Every year the Idaho Division of Veterans Services invites us to their Memorial Day Ceremony at the Idaho State Veterans Cemetery.  If you go this year, keep your eyes open for these very special coins. 

This year's ceremony will take place on Monday, May 27 at 10 a.m.  Those interested in attending can park at Optimist Park at Hill and Horseshoe Bend Roads to catch a shuttle to the ceremony before it begins.  If you've never been to it before, it's really something special to be part of. It includes a wreath presentation, aircraft fly over and representation by the Army, Marine Corps, Navy and Air Force.  As you walk around, you'll notice that each gravesite has been decorated with a single U.S. flag placed as a sign of respect for our fallen soldiers.
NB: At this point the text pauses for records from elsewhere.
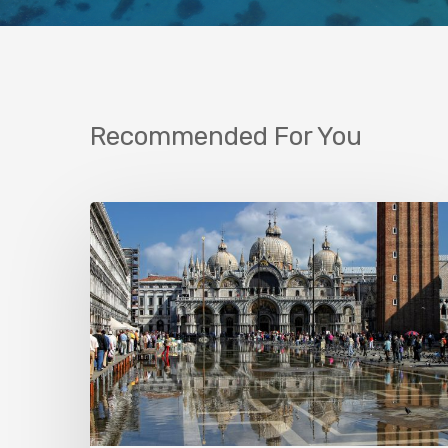
Recommended For You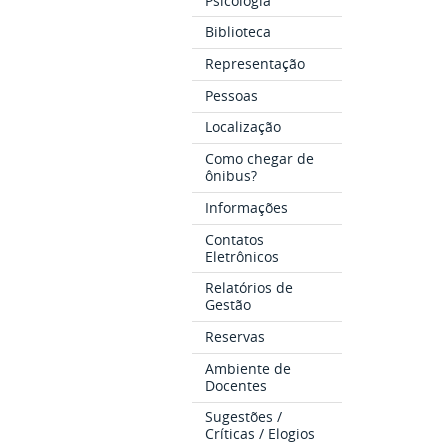
Psicologia
Biblioteca
Representação
Pessoas
Localização
Como chegar de
ônibus?
Informações
Contatos
Eletrônicos
Relatórios de
Gestão
Reservas
Ambiente de
Docentes
Sugestões /
Críticas / Elogios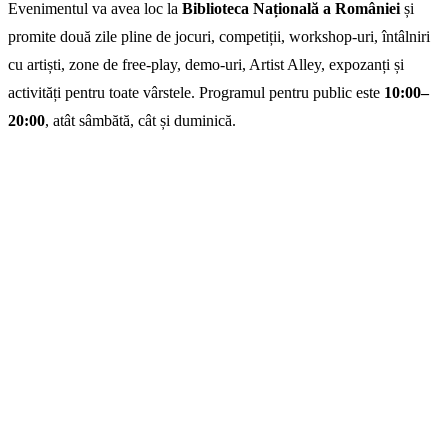
Evenimentul va avea loc la
Biblioteca Națională a României
și
promite două zile pline de jocuri, competiții, workshop-uri, întâlniri
cu artiști, zone de free-play, demo-uri, Artist Alley, expozanți și
activități pentru toate vârstele. Programul pentru public este
10:00–
20:00
, atât sâmbătă, cât și duminică.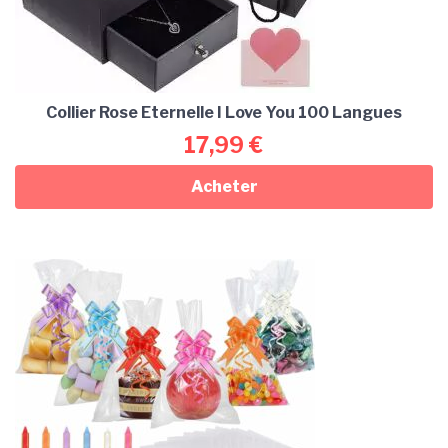
Collier Rose Eternelle I Love You 100 Langues
17,99
€
Acheter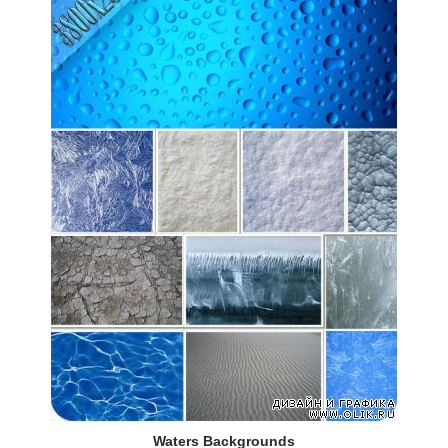
Waters Backgrounds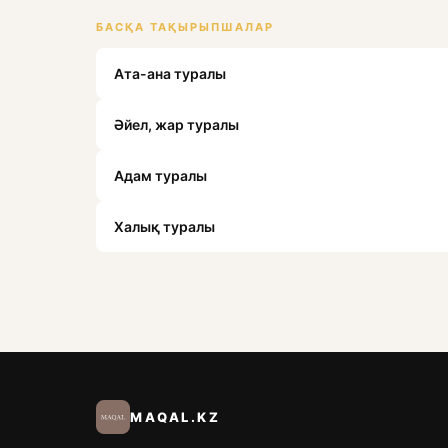
БАСҚА ТАҚЫРЫПШАЛАР
Ата-ана туралы
Әйел, жар туралы
Адам туралы
Халық туралы
MAQAL.KZ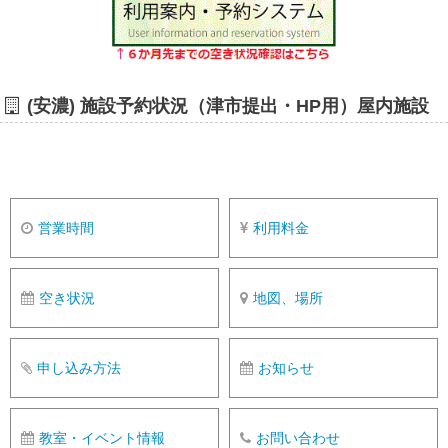
(安濃) 施設予約状況（津市提出・HP用）屋内施設
営業時間
利用料金
空き状況
地図、場所
申し込み方法
お知らせ
教室・イベント情報
お問い合わせ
Get a little closer and you may notice coins on some of the headstones as well. Why are they there and what do they mean? According to Snopes, each denomination of coin left behind by visitors represents a different message to the fallen soldier's family.

  • Penny: Means you visited to pay respect.
  • Nickel: Means you were part of boot camp at the same time as the fallen soldier.
  • Dime: Means you served with the fallen soldier at sometime during their time in the service.
  • Quarter: Means you were present when the soldier was killed.

It's also not uncommon to find coins that don't fit the description of US currency on the stones as well.  These may be challenge coins representing a branch of the military, unit or mission.

So what happens to all of those coins? If they're left in a national or state veterans cemeteries, they're usually collected and put toward either the burial costs for needy veterans or upkeep of the facility.